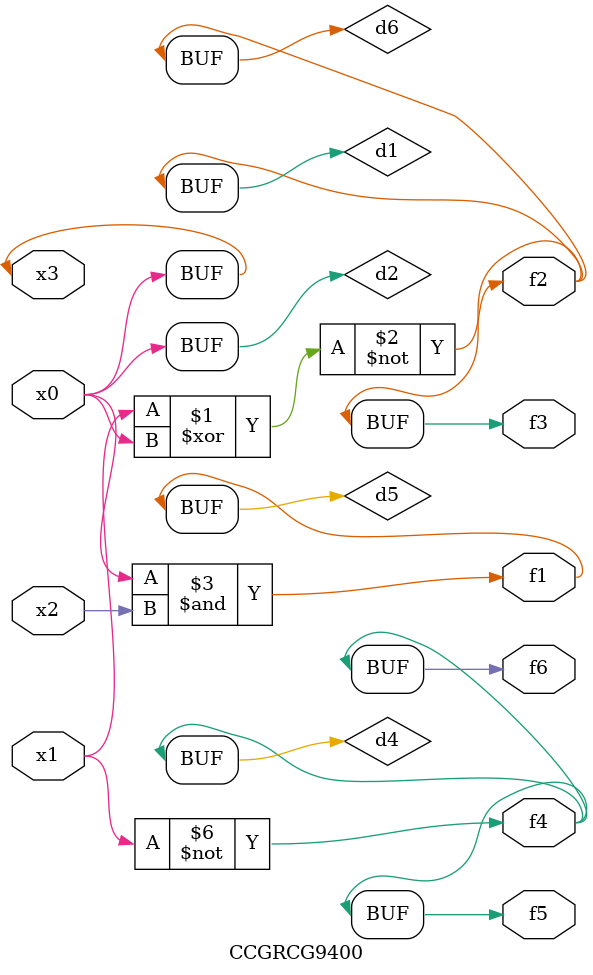
<source format=v>
module CCGRCG9400(
	input x0, x1, x2, x3,
	output f1, f2, f3, f4, f5, f6
);

	wire d1, d2, d3, d4, d5, d6;

	xnor (d1, x1, x3);
	buf (d2, x0, x3);
	nand (d3, x0, x2);
	not (d4, x1);
	nand (d5, d3);
	or (d6, d1);
	assign f1 = d5;
	assign f2 = d6;
	assign f3 = d6;
	assign f4 = d4;
	assign f5 = d4;
	assign f6 = d4;
endmodule

</source>
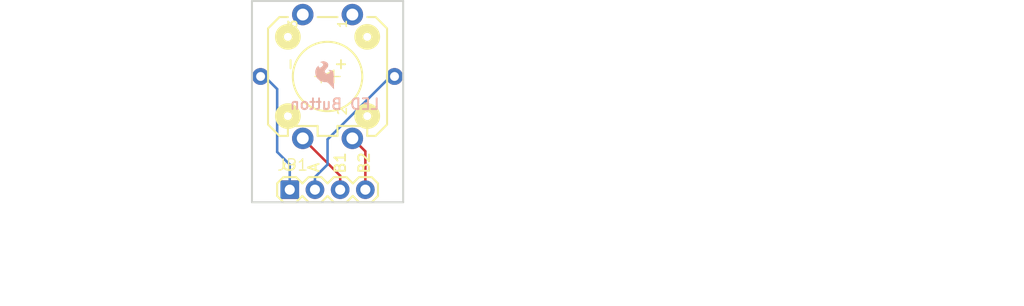
<source format=kicad_pcb>
(kicad_pcb (version 20211014) (generator pcbnew)

  (general
    (thickness 1.6)
  )

  (paper "A4")
  (layers
    (0 "F.Cu" signal)
    (31 "B.Cu" signal)
    (32 "B.Adhes" user "B.Adhesive")
    (33 "F.Adhes" user "F.Adhesive")
    (34 "B.Paste" user)
    (35 "F.Paste" user)
    (36 "B.SilkS" user "B.Silkscreen")
    (37 "F.SilkS" user "F.Silkscreen")
    (38 "B.Mask" user)
    (39 "F.Mask" user)
    (40 "Dwgs.User" user "User.Drawings")
    (41 "Cmts.User" user "User.Comments")
    (42 "Eco1.User" user "User.Eco1")
    (43 "Eco2.User" user "User.Eco2")
    (44 "Edge.Cuts" user)
    (45 "Margin" user)
    (46 "B.CrtYd" user "B.Courtyard")
    (47 "F.CrtYd" user "F.Courtyard")
    (48 "B.Fab" user)
    (49 "F.Fab" user)
    (50 "User.1" user)
    (51 "User.2" user)
    (52 "User.3" user)
    (53 "User.4" user)
    (54 "User.5" user)
    (55 "User.6" user)
    (56 "User.7" user)
    (57 "User.8" user)
    (58 "User.9" user)
  )

  (setup
    (pad_to_mask_clearance 0)
    (pcbplotparams
      (layerselection 0x00010fc_ffffffff)
      (disableapertmacros false)
      (usegerberextensions false)
      (usegerberattributes true)
      (usegerberadvancedattributes true)
      (creategerberjobfile true)
      (svguseinch false)
      (svgprecision 6)
      (excludeedgelayer true)
      (plotframeref false)
      (viasonmask false)
      (mode 1)
      (useauxorigin false)
      (hpglpennumber 1)
      (hpglpenspeed 20)
      (hpglpendiameter 15.000000)
      (dxfpolygonmode true)
      (dxfimperialunits true)
      (dxfusepcbnewfont true)
      (psnegative false)
      (psa4output false)
      (plotreference true)
      (plotvalue true)
      (plotinvisibletext false)
      (sketchpadsonfab false)
      (subtractmaskfromsilk false)
      (outputformat 1)
      (mirror false)
      (drillshape 1)
      (scaleselection 1)
      (outputdirectory "")
    )
  )

  (net 0 "")
  (net 1 "N$1")
  (net 2 "N$2")
  (net 3 "N$3")
  (net 4 "N$4")

  (footprint "boardEagle:CREATIVE_COMMONS" (layer "F.Cu") (at 135.8011 125.3236))

  (footprint "boardEagle:1X04" (layer "F.Cu") (at 144.6911 113.8936))

  (footprint "boardEagle:TACTILE-PTH-LED-12MM" (layer "F.Cu") (at 148.5011 102.4636 -90))

  (footprint "boardEagle:SFE-LOGO-FLAME" (layer "B.Cu") (at 149.1361 103.7336 180))

  (gr_line (start 156.1211 94.8436) (end 140.8811 94.8436) (layer "Edge.Cuts") (width 0.2032) (tstamp 013914bf-8e9a-4a6d-b710-4ff018a4ea82))
  (gr_line (start 156.1211 115.1636) (end 156.1211 94.8436) (layer "Edge.Cuts") (width 0.2032) (tstamp 46de5054-353e-4b80-9706-641e802efe80))
  (gr_line (start 140.8811 115.1636) (end 156.1211 115.1636) (layer "Edge.Cuts") (width 0.2032) (tstamp b2c8001c-265d-4d22-ad1d-b022ae234a4f))
  (gr_line (start 140.8811 94.8436) (end 140.8811 115.1636) (layer "Edge.Cuts") (width 0.2032) (tstamp d50266e0-53c0-4ecc-ab2f-cd69763eff15))
  (gr_text "LED Button" (at 153.8351 105.8926) (layer "B.SilkS") (tstamp 78584aa1-fcc8-463c-8d13-7b4c4eff60fc)
    (effects (font (size 1.0795 1.0795) (thickness 0.1905)) (justify left bottom mirror))
  )
  (gr_text "B1" (at 150.4061 112.3696 90) (layer "F.SilkS") (tstamp 12fbea78-937f-4e15-81a1-32afb7e17dd1)
    (effects (font (size 1.0795 1.0795) (thickness 0.1905)) (justify left bottom))
  )
  (gr_text "C" (at 145.3261 112.2426 90) (layer "F.SilkS") (tstamp 55df4950-9720-404d-8ce0-f6b0ae1f7d7a)
    (effects (font (size 1.0795 1.0795) (thickness 0.1905)) (justify left bottom))
  )
  (gr_text "B2" (at 152.8191 112.3696 90) (layer "F.SilkS") (tstamp b5069c8f-46c0-4d2f-a610-a251f654b354)
    (effects (font (size 1.0795 1.0795) (thickness 0.1905)) (justify left bottom))
  )
  (gr_text "A" (at 147.7391 112.2426 90) (layer "F.SilkS") (tstamp b562c798-6e7b-4ea4-83d9-aa34631e40cc)
    (effects (font (size 1.0795 1.0795) (thickness 0.1905)) (justify left bottom))
  )

  (segment (start 152.3111 113.8936) (end 152.3111 110.0236) (width 0.254) (layer "F.Cu") (net 1) (tstamp 327c3341-bc01-47e6-b2e2-53d697be6183))
  (segment (start 152.3111 110.0236) (end 151.0011 108.7136) (width 0.254) (layer "F.Cu") (net 1) (tstamp 75853e40-30ce-4100-9ff0-380b90c9d269))
  (segment (start 149.7711 112.4836) (end 146.0011 108.7136) (width 0.254) (layer "F.Cu") (net 2) (tstamp b329432e-f26a-430a-9916-afa27104b01e))
  (segment (start 149.7711 113.8936) (end 149.7711 112.4836) (width 0.254) (layer "F.Cu") (net 2) (tstamp fef224dd-fc4f-4f41-94a8-696364b7ce21))
  (segment (start 147.2311 112.6236) (end 148.5011 111.3536) (width 0.254) (layer "B.Cu") (net 3) (tstamp 200bee7f-eb69-4289-8569-35e2a071a6e5))
  (segment (start 148.5011 111.3536) (end 148.5011 108.8136) (width 0.254) (layer "B.Cu") (net 3) (tstamp 76964de8-9280-4e2c-9efd-5f231839c635))
  (segment (start 147.2311 113.8936) (end 147.2311 112.6236) (width 0.254) (layer "B.Cu") (net 3) (tstamp d95912e9-b7c6-4078-88c9-6703befab14a))
  (segment (start 154.8511 102.4636) (end 155.2511 102.4636) (width 0.254) (layer "B.Cu") (net 3) (tstamp d9f1355b-87f0-4103-9806-47abb1a5f315))
  (segment (start 148.5011 108.8136) (end 154.8511 102.4636) (width 0.254) (layer "B.Cu") (net 3) (tstamp edd12958-4188-4769-8f94-100978989b8c))
  (segment (start 142.1511 102.4636) (end 141.7511 102.4636) (width 0.254) (layer "B.Cu") (net 4) (tstamp 18ee9c66-1b35-4c25-b2bd-d49c679d20b1))
  (segment (start 143.4211 110.0836) (end 143.4211 103.7336) (width 0.254) (layer "B.Cu") (net 4) (tstamp 41f6a742-fb93-4bf9-8ef0-cf5408bd6aa1))
  (segment (start 143.4211 103.7336) (end 142.1511 102.4636) (width 0.254) (layer "B.Cu") (net 4) (tstamp 671ba76a-ef19-4f36-852f-aaaca3ac4f5b))
  (segment (start 144.6911 111.3536) (end 143.4211 110.0836) (width 0.254) (layer "B.Cu") (net 4) (tstamp 683c79f6-1da9-4368-814c-c3ec888d073a))
  (segment (start 144.6911 113.8936) (end 144.6911 111.3536) (width 0.254) (layer "B.Cu") (net 4) (tstamp 7b45dd22-c5de-4748-b328-a16997b30c9f))

)

</source>
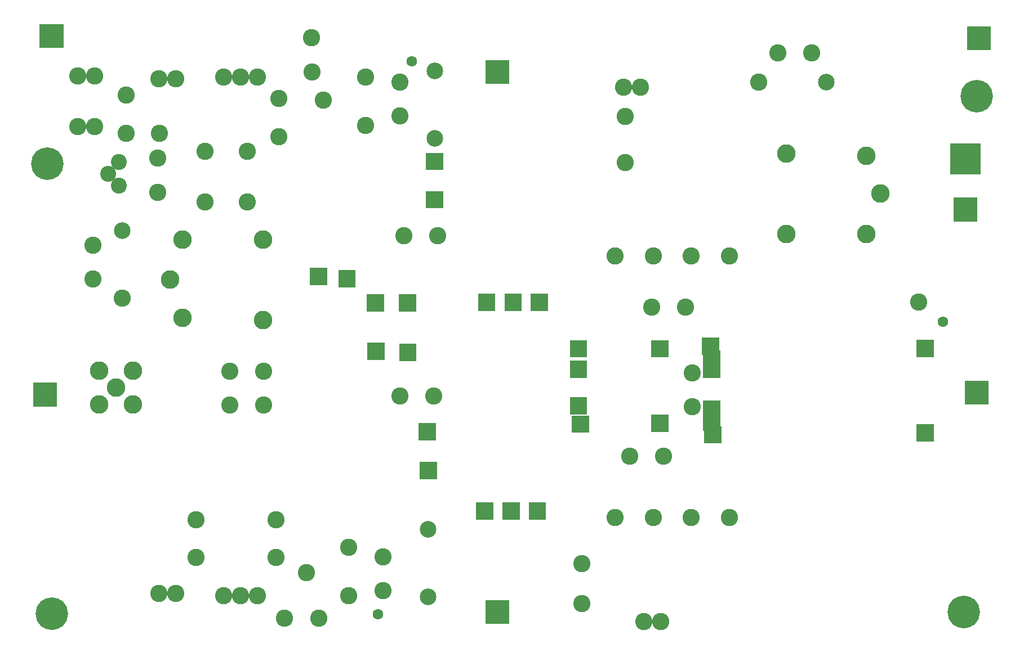
<source format=gbr>
%FSLAX34Y34*%
%MOMM*%
%LNSOLDERMASK_BOTTOM*%
G71*
G01*
%ADD10C,2.800*%
%ADD11C,2.600*%
%ADD12C,2.500*%
%ADD13C,2.400*%
%ADD14C,1.600*%
%ADD15C,4.900*%
%LPD*%
X106156Y407119D02*
G54D10*
D03*
X156956Y407119D02*
G54D10*
D03*
X131556Y381719D02*
G54D10*
D03*
X156956Y356319D02*
G54D10*
D03*
X106156Y356319D02*
G54D10*
D03*
G36*
X612479Y301901D02*
X586479Y301901D01*
X586479Y327901D01*
X612479Y327901D01*
X612479Y301901D01*
G37*
G36*
X715591Y496885D02*
X715591Y522885D01*
X741591Y522885D01*
X741591Y496885D01*
X715591Y496885D01*
G37*
G36*
X755278Y496885D02*
X755278Y522885D01*
X781278Y522885D01*
X781278Y496885D01*
X755278Y496885D01*
G37*
G36*
X675904Y496885D02*
X675904Y522885D01*
X701904Y522885D01*
X701904Y496885D01*
X675904Y496885D01*
G37*
G36*
X588162Y269262D02*
X614162Y269262D01*
X614162Y243262D01*
X588162Y243262D01*
X588162Y269262D01*
G37*
X293092Y848895D02*
G54D11*
D03*
X318492Y848895D02*
G54D11*
D03*
X343892Y848895D02*
G54D11*
D03*
X506574Y775757D02*
G54D11*
D03*
X443074Y813857D02*
G54D11*
D03*
X506574Y848782D02*
G54D11*
D03*
X318492Y848895D02*
G54D11*
D03*
X443074Y813857D02*
G54D11*
D03*
X558231Y841359D02*
G54D11*
D03*
X558343Y790378D02*
G54D11*
D03*
X558343Y790378D02*
G54D11*
D03*
X558343Y790378D02*
G54D11*
D03*
G36*
X597688Y734796D02*
X623688Y734796D01*
X623688Y708796D01*
X597688Y708796D01*
X597688Y734796D01*
G37*
G36*
X623592Y651151D02*
X597592Y651151D01*
X597592Y677151D01*
X623592Y677151D01*
X623592Y651151D01*
G37*
G36*
X557353Y421526D02*
X557353Y447526D01*
X583353Y447526D01*
X583353Y421526D01*
X557353Y421526D01*
G37*
G36*
X556878Y496139D02*
X556878Y522139D01*
X582878Y522139D01*
X582878Y496139D01*
X556878Y496139D01*
G37*
X522252Y436114D02*
G54D11*
D03*
G36*
X508458Y495980D02*
X508458Y521980D01*
X534458Y521980D01*
X534458Y495980D01*
X508458Y495980D01*
G37*
G36*
X448889Y561434D02*
X448889Y535434D01*
X422889Y535434D01*
X422889Y561434D01*
X448889Y561434D01*
G37*
G36*
X491752Y558259D02*
X491752Y532259D01*
X465752Y532259D01*
X465752Y558259D01*
X491752Y558259D01*
G37*
X564529Y610092D02*
G54D11*
D03*
X615510Y609980D02*
G54D11*
D03*
X615510Y609980D02*
G54D11*
D03*
X558178Y368793D02*
G54D11*
D03*
X609159Y368681D02*
G54D11*
D03*
X609159Y368681D02*
G54D11*
D03*
X609159Y368681D02*
G54D11*
D03*
G36*
X962002Y426873D02*
X936002Y426873D01*
X936002Y452873D01*
X962002Y452873D01*
X962002Y426873D01*
G37*
G36*
X839764Y426873D02*
X813764Y426873D01*
X813764Y452873D01*
X839764Y452873D01*
X839764Y426873D01*
G37*
G36*
X962001Y314954D02*
X936001Y314954D01*
X936001Y340954D01*
X962001Y340954D01*
X962001Y314954D01*
G37*
G36*
X842939Y313367D02*
X816939Y313367D01*
X816939Y339367D01*
X842939Y339367D01*
X842939Y313367D01*
G37*
G36*
X712416Y182560D02*
X712416Y208560D01*
X738416Y208560D01*
X738416Y182560D01*
X712416Y182560D01*
G37*
G36*
X752104Y182560D02*
X752104Y208560D01*
X778104Y208560D01*
X778104Y182560D01*
X752104Y182560D01*
G37*
G36*
X672728Y182560D02*
X672728Y208560D01*
X698728Y208560D01*
X698728Y182560D01*
X672728Y182560D01*
G37*
G36*
X1012550Y456562D02*
X1038550Y456562D01*
X1038550Y430562D01*
X1012550Y430562D01*
X1012550Y456562D01*
G37*
G36*
X1015725Y323212D02*
X1041725Y323212D01*
X1041725Y297212D01*
X1015725Y297212D01*
X1015725Y323212D01*
G37*
G36*
X1334812Y453388D02*
X1360812Y453388D01*
X1360812Y427388D01*
X1334812Y427388D01*
X1334812Y453388D01*
G37*
X1347812Y313388D02*
G54D11*
D03*
X997968Y352600D02*
G54D11*
D03*
X998081Y403580D02*
G54D11*
D03*
X998081Y403580D02*
G54D11*
D03*
X998081Y403580D02*
G54D11*
D03*
X882103Y186035D02*
G54D11*
D03*
X939253Y186035D02*
G54D11*
D03*
X996403Y186035D02*
G54D11*
D03*
X1053553Y186035D02*
G54D11*
D03*
X882103Y579735D02*
G54D11*
D03*
X939253Y579735D02*
G54D11*
D03*
X996403Y579735D02*
G54D11*
D03*
X1053553Y579735D02*
G54D11*
D03*
X939253Y186035D02*
G54D11*
D03*
X1053553Y186035D02*
G54D11*
D03*
X939253Y579735D02*
G54D11*
D03*
X1053553Y579735D02*
G54D11*
D03*
X920203Y833741D02*
G54D11*
D03*
X894703Y833741D02*
G54D11*
D03*
X950203Y29041D02*
G54D11*
D03*
X924703Y29041D02*
G54D11*
D03*
G36*
X509252Y449114D02*
X535252Y449114D01*
X535252Y423114D01*
X509252Y423114D01*
X509252Y449114D01*
G37*
X293092Y67813D02*
G54D11*
D03*
X318492Y67813D02*
G54D11*
D03*
X343892Y67813D02*
G54D11*
D03*
X481174Y140951D02*
G54D11*
D03*
X417674Y102851D02*
G54D11*
D03*
X481174Y67926D02*
G54D11*
D03*
X318492Y67813D02*
G54D11*
D03*
X417674Y102851D02*
G54D11*
D03*
X532831Y75350D02*
G54D11*
D03*
X532943Y126330D02*
G54D11*
D03*
X532943Y126330D02*
G54D11*
D03*
X532943Y126330D02*
G54D11*
D03*
G36*
X1334812Y326388D02*
X1360812Y326388D01*
X1360812Y300388D01*
X1334812Y300388D01*
X1334812Y326388D01*
G37*
X221703Y846441D02*
G54D11*
D03*
X196203Y846441D02*
G54D11*
D03*
X221703Y71741D02*
G54D11*
D03*
X196203Y71741D02*
G54D11*
D03*
X140752Y516154D02*
G54D12*
D03*
X140752Y617754D02*
G54D12*
D03*
X97127Y544895D02*
G54D11*
D03*
X97014Y595876D02*
G54D11*
D03*
X97127Y544895D02*
G54D11*
D03*
X140752Y516154D02*
G54D11*
D03*
X135959Y720621D02*
G54D13*
D03*
X120059Y703046D02*
G54D13*
D03*
X135994Y685430D02*
G54D13*
D03*
X194395Y675556D02*
G54D11*
D03*
X194283Y726537D02*
G54D11*
D03*
X265492Y660448D02*
G54D11*
D03*
X265542Y736698D02*
G54D11*
D03*
X328992Y660448D02*
G54D11*
D03*
X329042Y736698D02*
G54D11*
D03*
X73916Y850807D02*
G54D11*
D03*
X99316Y850807D02*
G54D11*
D03*
X73916Y850807D02*
G54D11*
D03*
X302516Y406307D02*
G54D11*
D03*
X353316Y406307D02*
G54D11*
D03*
X302516Y355507D02*
G54D11*
D03*
X353316Y355507D02*
G54D11*
D03*
X302516Y355507D02*
G54D11*
D03*
X353316Y355507D02*
G54D11*
D03*
G36*
X1431682Y702631D02*
X1385682Y702631D01*
X1385682Y748631D01*
X1431682Y748631D01*
X1431682Y702631D01*
G37*
G36*
X1426682Y631431D02*
X1390682Y631431D01*
X1390682Y667431D01*
X1426682Y667431D01*
X1426682Y631431D01*
G37*
X73916Y774607D02*
G54D11*
D03*
X99316Y774607D02*
G54D11*
D03*
X987496Y502796D02*
G54D11*
D03*
X936516Y502684D02*
G54D11*
D03*
X987496Y502796D02*
G54D11*
D03*
X904108Y278417D02*
G54D11*
D03*
X955089Y278530D02*
G54D11*
D03*
X904108Y278417D02*
G54D11*
D03*
G36*
X1410776Y925237D02*
X1446776Y925237D01*
X1446776Y889237D01*
X1410776Y889237D01*
X1410776Y925237D01*
G37*
G36*
X686876Y61637D02*
X722876Y61637D01*
X722876Y25637D01*
X686876Y25637D01*
X686876Y61637D01*
G37*
G36*
X686876Y874437D02*
X722876Y874437D01*
X722876Y838437D01*
X686876Y838437D01*
X686876Y874437D01*
G37*
G36*
X6951Y388987D02*
X42951Y388987D01*
X42951Y352987D01*
X6951Y352987D01*
X6951Y388987D01*
G37*
X1097778Y841185D02*
G54D12*
D03*
X1199378Y841185D02*
G54D12*
D03*
X1126519Y884810D02*
G54D11*
D03*
X1177500Y884922D02*
G54D11*
D03*
X1126519Y884810D02*
G54D11*
D03*
X1097778Y841185D02*
G54D11*
D03*
G36*
X16951Y928412D02*
X52951Y928412D01*
X52951Y892412D01*
X16951Y892412D01*
X16951Y928412D01*
G37*
G36*
X1407601Y391837D02*
X1443601Y391837D01*
X1443601Y355837D01*
X1407601Y355837D01*
X1407601Y391837D01*
G37*
X575939Y872467D02*
G54D14*
D03*
X525139Y40617D02*
G54D14*
D03*
X1374452Y480354D02*
G54D14*
D03*
X34950Y41300D02*
G54D15*
D03*
X28600Y718200D02*
G54D15*
D03*
X1405600Y44000D02*
G54D15*
D03*
X1425600Y819800D02*
G54D15*
D03*
X352450Y483250D02*
G54D10*
D03*
X231800Y486424D02*
G54D10*
D03*
X352450Y603900D02*
G54D10*
D03*
X231800Y603900D02*
G54D10*
D03*
X212591Y543575D02*
G54D10*
D03*
X231800Y486424D02*
G54D11*
D03*
X1138919Y733463D02*
G54D10*
D03*
X1259569Y730289D02*
G54D10*
D03*
X1138919Y612813D02*
G54D10*
D03*
X1259569Y612813D02*
G54D10*
D03*
X1280682Y673138D02*
G54D10*
D03*
X1259569Y612813D02*
G54D11*
D03*
X610752Y756154D02*
G54D12*
D03*
X610752Y857754D02*
G54D12*
D03*
X600752Y66154D02*
G54D12*
D03*
X600752Y167754D02*
G54D12*
D03*
X1337812Y510388D02*
G54D11*
D03*
X896764Y789873D02*
G54D11*
D03*
X896764Y719873D02*
G54D11*
D03*
X832103Y116035D02*
G54D11*
D03*
X832103Y56035D02*
G54D11*
D03*
X146803Y821435D02*
G54D11*
D03*
X146803Y764285D02*
G54D11*
D03*
X196803Y764285D02*
G54D11*
D03*
X251803Y125635D02*
G54D11*
D03*
X251803Y182785D02*
G54D11*
D03*
X251803Y182785D02*
G54D11*
D03*
X376803Y816435D02*
G54D11*
D03*
X376803Y759285D02*
G54D11*
D03*
X376803Y759285D02*
G54D11*
D03*
X425831Y907708D02*
G54D11*
D03*
X425944Y856728D02*
G54D11*
D03*
X436149Y34451D02*
G54D11*
D03*
X385169Y34564D02*
G54D11*
D03*
X385169Y34564D02*
G54D11*
D03*
X385169Y34564D02*
G54D11*
D03*
X371803Y125635D02*
G54D11*
D03*
X371803Y182785D02*
G54D11*
D03*
X371803Y182785D02*
G54D11*
D03*
X425831Y907708D02*
G54D11*
D03*
X146803Y764285D02*
G54D11*
D03*
G36*
X813800Y421900D02*
X839800Y421900D01*
X839800Y395900D01*
X813800Y395900D01*
X813800Y421900D01*
G37*
G36*
X813800Y366900D02*
X839800Y366900D01*
X839800Y340900D01*
X813800Y340900D01*
X813800Y366900D01*
G37*
G36*
X813800Y366900D02*
X839800Y366900D01*
X839800Y340900D01*
X813800Y340900D01*
X813800Y366900D01*
G37*
G36*
X1013800Y436900D02*
X1039800Y436900D01*
X1039800Y410900D01*
X1013800Y410900D01*
X1013800Y436900D01*
G37*
G36*
X1013800Y341900D02*
X1039800Y341900D01*
X1039800Y315900D01*
X1013800Y315900D01*
X1013800Y341900D01*
G37*
G36*
X1013800Y361900D02*
X1039800Y361900D01*
X1039800Y335900D01*
X1013800Y335900D01*
X1013800Y361900D01*
G37*
G36*
X1013800Y421900D02*
X1039800Y421900D01*
X1039800Y395900D01*
X1013800Y395900D01*
X1013800Y421900D01*
G37*
M02*

</source>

● **YOUR OBJECTIVE**
Where in the records above does the word "assign" appear? Copy each line that holds it.

● **RESPONSE**
	assign f1 = d5;
	assign f2 = d6;
	assign f3 = d6;
	assign f4 = d4;
	assign f5 = d4;
	assign f6 = d4;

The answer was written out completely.